Ce qui est inscrit en dur

01 Le XML fait foi À la clôture, le jeu de données complet, le XML et le PDF sont enregistrés et le XML est haché en SHA-256. Ensuite le document n'est plus modifié : il y a un avoir sous le code 381 ou une facture rectificative sous le code 384.
02 Des numéros au format fixe Préfixe, exercice, mois, numéro courant. Le compteur se réinitialise chaque mois et est tiré à l'enregistrement dans une transaction qui le rapproche d'abord du numéro le plus élevé déjà présent. La base n'autorise chaque numéro qu'une fois par locataire.
03 Des cas fiscaux, pas du texte libre L'autoliquidation et le régime de la franchise sont des états du document qui fixent ensemble le taux, l'affichage de la TVA et la mention. En autoliquidation, deux règles de la norme exigent les deux numéros de TVA avant toute génération.
04 La mise en forme s'arrête à la marque L'interface peut changer de couleur et fonctionner en thème clair ou sombre ; le PDF de facture, non. Un document dont l'apparence varie selon l'humeur du jour pose problème dans une archive.
05 Toute écriture laisse une trace Création, envoi, relance, export et connexion sont consignés dans un journal dont les entrées sont chaînées par le hachage de la précédente. Les données de facture elles-mêmes résident dans un fichier sur notre propre matériel, les champs sensibles chiffrés en AES-256-GCM.

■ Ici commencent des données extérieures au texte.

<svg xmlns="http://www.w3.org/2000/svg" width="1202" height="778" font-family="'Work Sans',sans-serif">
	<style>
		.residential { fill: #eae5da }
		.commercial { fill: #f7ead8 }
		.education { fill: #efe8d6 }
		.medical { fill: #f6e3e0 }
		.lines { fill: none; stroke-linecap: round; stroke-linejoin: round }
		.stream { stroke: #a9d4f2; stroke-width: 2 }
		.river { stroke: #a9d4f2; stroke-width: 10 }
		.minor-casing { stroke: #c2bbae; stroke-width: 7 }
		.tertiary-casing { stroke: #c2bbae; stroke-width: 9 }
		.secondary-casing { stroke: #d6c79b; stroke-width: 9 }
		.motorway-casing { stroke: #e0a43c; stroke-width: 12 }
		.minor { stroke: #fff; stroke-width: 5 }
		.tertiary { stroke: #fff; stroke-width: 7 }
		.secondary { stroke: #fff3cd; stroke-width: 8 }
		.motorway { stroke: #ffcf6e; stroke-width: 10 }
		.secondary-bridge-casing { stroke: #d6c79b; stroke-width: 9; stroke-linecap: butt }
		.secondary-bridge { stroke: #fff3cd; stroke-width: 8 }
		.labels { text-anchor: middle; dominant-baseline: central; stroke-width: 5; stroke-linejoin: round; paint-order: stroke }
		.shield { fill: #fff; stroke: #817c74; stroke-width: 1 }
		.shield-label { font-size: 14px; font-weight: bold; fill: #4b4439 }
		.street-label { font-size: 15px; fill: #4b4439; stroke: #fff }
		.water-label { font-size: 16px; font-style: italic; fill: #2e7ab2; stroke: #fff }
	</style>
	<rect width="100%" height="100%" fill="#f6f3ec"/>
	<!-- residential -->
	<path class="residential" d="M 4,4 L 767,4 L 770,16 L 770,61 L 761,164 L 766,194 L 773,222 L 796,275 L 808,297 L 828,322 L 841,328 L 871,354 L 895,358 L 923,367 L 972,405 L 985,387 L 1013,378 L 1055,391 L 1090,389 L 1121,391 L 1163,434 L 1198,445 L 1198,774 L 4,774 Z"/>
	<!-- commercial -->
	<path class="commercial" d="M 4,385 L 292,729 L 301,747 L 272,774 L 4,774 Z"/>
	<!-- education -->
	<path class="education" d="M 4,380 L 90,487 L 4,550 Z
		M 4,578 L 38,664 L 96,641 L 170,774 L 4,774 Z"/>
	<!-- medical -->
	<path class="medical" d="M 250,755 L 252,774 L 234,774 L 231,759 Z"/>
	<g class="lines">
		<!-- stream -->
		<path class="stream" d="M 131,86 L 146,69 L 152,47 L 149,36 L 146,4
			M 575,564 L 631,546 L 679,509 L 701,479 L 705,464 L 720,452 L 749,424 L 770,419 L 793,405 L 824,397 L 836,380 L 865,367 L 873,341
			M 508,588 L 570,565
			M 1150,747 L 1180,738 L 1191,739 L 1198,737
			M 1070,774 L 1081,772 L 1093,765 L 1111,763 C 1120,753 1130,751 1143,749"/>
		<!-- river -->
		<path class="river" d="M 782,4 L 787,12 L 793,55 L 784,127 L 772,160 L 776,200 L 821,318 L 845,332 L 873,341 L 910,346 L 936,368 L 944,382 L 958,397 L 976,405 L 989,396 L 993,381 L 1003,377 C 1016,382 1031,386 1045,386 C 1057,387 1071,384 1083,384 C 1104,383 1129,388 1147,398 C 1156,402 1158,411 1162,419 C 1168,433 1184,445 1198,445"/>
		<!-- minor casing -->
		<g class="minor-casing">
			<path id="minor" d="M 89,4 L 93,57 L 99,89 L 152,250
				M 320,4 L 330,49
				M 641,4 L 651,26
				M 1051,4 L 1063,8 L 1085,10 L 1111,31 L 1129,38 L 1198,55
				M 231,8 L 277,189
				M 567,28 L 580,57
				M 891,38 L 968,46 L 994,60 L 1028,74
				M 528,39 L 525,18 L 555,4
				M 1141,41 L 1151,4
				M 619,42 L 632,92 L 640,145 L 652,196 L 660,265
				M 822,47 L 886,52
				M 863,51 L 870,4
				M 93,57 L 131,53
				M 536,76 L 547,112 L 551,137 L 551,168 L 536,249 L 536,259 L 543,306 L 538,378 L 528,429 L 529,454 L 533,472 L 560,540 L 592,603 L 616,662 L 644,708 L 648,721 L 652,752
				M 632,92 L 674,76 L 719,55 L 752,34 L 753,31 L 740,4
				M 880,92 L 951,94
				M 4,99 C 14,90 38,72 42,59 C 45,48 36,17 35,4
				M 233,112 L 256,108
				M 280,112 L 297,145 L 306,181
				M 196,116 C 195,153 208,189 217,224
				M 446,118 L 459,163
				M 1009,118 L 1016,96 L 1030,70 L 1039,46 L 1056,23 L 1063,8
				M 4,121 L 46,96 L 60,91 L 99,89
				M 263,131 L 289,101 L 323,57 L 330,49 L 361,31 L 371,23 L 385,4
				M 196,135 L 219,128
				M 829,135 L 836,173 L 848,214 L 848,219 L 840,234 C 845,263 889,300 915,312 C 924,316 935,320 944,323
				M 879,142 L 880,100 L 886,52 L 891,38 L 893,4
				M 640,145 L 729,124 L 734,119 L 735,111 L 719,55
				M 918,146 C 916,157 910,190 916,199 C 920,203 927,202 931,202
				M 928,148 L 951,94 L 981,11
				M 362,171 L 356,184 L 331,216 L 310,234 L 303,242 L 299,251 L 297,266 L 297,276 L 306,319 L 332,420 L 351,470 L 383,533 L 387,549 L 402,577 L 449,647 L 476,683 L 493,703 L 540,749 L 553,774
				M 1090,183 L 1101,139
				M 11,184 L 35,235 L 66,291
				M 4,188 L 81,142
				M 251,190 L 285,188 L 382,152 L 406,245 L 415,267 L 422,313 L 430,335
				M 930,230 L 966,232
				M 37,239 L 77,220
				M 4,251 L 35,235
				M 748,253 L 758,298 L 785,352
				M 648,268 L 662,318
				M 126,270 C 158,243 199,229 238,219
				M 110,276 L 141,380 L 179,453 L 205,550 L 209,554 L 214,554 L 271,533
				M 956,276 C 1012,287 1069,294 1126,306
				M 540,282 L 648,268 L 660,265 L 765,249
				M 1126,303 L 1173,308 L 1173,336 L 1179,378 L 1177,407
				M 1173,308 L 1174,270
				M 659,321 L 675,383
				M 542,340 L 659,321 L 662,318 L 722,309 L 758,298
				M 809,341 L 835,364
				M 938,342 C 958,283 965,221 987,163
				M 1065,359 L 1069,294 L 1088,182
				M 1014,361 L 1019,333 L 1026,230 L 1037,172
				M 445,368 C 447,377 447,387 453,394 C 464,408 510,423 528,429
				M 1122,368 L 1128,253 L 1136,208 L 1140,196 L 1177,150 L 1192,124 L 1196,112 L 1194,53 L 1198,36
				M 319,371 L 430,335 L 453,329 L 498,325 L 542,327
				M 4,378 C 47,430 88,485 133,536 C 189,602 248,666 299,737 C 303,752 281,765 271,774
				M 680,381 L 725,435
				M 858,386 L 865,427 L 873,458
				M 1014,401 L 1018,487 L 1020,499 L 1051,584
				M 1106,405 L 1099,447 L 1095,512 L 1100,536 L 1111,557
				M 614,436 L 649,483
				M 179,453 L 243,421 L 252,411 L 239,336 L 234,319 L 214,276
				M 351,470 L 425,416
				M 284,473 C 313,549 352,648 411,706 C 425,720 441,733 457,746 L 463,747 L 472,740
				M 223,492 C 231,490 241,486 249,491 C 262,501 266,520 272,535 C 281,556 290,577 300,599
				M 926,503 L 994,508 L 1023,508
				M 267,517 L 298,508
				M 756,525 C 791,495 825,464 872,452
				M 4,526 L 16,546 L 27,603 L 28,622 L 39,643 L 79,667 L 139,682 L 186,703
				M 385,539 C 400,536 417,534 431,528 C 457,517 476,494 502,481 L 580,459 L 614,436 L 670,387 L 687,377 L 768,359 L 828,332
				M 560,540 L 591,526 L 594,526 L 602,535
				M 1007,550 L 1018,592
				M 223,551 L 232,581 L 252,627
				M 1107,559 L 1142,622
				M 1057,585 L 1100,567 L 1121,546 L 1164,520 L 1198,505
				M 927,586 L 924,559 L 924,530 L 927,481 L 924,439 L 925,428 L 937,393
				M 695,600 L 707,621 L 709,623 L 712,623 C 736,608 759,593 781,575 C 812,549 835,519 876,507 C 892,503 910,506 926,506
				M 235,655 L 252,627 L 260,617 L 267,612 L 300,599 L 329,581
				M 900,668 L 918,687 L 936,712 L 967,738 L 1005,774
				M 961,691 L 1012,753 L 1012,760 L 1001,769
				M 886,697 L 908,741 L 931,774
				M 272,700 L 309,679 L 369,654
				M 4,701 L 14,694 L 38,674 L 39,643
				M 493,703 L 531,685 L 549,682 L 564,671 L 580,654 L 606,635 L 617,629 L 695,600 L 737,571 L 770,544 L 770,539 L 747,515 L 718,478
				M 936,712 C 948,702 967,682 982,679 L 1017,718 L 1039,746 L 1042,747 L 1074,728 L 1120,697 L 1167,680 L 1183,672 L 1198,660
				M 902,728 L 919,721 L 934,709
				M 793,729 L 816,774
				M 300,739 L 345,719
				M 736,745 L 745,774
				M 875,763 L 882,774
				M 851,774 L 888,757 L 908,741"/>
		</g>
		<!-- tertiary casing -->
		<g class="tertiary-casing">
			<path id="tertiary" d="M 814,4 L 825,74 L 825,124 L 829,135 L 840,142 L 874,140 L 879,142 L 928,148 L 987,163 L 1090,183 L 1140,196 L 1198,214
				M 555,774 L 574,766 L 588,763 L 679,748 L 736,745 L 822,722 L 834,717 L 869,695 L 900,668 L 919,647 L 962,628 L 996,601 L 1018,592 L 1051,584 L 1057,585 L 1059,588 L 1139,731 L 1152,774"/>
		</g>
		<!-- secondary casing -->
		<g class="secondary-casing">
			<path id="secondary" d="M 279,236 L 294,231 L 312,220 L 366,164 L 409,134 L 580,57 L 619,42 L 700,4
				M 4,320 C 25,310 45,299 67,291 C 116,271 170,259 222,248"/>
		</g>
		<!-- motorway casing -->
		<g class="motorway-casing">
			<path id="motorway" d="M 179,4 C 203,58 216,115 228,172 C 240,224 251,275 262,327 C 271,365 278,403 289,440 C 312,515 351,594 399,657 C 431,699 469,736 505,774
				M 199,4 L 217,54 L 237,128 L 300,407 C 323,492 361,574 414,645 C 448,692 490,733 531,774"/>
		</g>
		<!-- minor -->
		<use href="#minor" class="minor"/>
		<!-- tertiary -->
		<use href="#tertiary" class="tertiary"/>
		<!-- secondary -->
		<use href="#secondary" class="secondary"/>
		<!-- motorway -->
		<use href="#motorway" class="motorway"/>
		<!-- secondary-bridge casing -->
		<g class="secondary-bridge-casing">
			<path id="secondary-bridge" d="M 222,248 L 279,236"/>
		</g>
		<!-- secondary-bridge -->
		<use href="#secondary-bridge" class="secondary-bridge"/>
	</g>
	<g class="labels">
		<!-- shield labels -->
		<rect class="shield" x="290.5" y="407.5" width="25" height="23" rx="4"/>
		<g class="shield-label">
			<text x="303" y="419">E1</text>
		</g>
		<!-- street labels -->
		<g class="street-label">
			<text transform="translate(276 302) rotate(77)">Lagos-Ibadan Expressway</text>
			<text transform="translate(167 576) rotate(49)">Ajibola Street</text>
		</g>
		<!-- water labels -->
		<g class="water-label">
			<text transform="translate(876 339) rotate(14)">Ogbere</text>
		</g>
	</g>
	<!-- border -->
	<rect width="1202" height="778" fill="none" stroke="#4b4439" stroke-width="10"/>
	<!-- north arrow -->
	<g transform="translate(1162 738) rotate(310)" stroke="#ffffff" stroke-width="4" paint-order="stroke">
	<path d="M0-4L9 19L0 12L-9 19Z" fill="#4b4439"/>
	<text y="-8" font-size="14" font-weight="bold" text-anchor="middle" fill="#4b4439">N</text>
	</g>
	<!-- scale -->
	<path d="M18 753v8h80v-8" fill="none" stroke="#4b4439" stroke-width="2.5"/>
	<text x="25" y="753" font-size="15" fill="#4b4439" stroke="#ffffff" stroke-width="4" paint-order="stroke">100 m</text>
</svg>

L'application, sur des données inventées

Vue analytique avec les montants facturés, en attente et en retard, ainsi que des barres par client et par projet
Analyse sur les mêmes enregistrements : douze documents, une vue du chiffre d'affaires, pas de second tableur qui se périme.
Gestion des profils avec un émetteur et cinq clients, chacun avec une ville et un numéro de TVA
Les données de base en un seul endroit. Les numéros de TVA n'y sont que des zéros, car tout le jeu est inventé.
Vue automatisation avec des sections vides pour les documents récurrents et les échéanciers, plus un catalogue de cinq prestations
Le catalogue de prestations d'où viennent les lignes. Les documents récurrents et les échéanciers sont ici volontairement vides.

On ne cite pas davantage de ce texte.